What about the connection with physics? The reason the measure of information is called the “Shannon Entropy” is that the formula is identical to the one for the thermodynamic entropy of the system. As detailed on the Hammock Physicist, a good way to think about entropy is the amount of information you would need to specify the particular state the system is in. In the terms of statistical mechanics, the amount of additional data you would need to pick out the specific microstate a system is in, once you know the macrostate. This can be a lot of information, if you system is, lets say, an ideal gas in a canister. Even after you have measured all of the observable s like pressure and temperature, you would still be missing the location and velocities of the all bazillions of individual gas molecules. While this is already suggested by the Boltzmann formula for entropy:
S = k ln Γ, where Γ is the number of microstates, it is not obvious why the total entropy of a system either increases or stays the same. In other words, while it makes sense that a system, left to its own devices, will generally evolve to macrostates with more microstates (eg. more probable), but it is not a trivial consequence. But if you think about entropy in terms of information, the second law falls right into your lap:
The bit count, also referred to as the entropy, measures missing information.
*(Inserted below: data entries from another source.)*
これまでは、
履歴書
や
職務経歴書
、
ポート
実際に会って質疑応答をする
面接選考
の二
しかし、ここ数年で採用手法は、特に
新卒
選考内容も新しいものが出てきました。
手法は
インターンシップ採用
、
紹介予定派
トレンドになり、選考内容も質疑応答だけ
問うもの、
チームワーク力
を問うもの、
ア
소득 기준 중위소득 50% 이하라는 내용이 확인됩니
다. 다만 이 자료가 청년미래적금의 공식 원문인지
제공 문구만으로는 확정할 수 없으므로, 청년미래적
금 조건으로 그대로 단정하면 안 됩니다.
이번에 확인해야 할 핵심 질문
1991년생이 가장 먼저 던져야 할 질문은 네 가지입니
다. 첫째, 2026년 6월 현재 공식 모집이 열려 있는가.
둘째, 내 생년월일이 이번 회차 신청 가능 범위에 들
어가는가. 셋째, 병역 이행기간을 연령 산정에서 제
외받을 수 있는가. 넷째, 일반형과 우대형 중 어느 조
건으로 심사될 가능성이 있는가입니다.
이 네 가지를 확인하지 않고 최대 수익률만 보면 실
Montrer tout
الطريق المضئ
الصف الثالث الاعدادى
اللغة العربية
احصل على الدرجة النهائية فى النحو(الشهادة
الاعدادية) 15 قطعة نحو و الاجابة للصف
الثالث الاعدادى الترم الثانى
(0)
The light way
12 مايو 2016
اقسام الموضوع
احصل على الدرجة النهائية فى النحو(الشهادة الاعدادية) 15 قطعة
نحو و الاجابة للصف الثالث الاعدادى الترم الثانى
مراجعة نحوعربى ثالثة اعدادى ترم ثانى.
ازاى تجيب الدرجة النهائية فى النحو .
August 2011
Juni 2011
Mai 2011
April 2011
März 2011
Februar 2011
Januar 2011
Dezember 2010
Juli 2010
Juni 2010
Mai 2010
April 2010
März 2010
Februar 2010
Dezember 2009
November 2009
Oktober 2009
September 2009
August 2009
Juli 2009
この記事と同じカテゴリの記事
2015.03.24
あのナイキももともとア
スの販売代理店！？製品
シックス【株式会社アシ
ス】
To put this slightly more precise: entropy quantifies the detailed information we lack about the system. It is the minimum number of additional bits that you need in order to be able to fill in the hidden information and to describe the energy configuration of the system down to its finest details. The second law of thermodynamics states that this missing information can’t decrease. If we are ignorant about the finer and fast details of the system, that ignorance can not disappear due to the system evolving. Ignorance can spread and grow, but it can’t disappear. That’s all there is to the much celebrated second law. (You are not disappointed, are you?)
That is, you can’t gain information about a system just by letting it evolve. In fact, your ignorance only grows as time goes on (see Chaos Theory).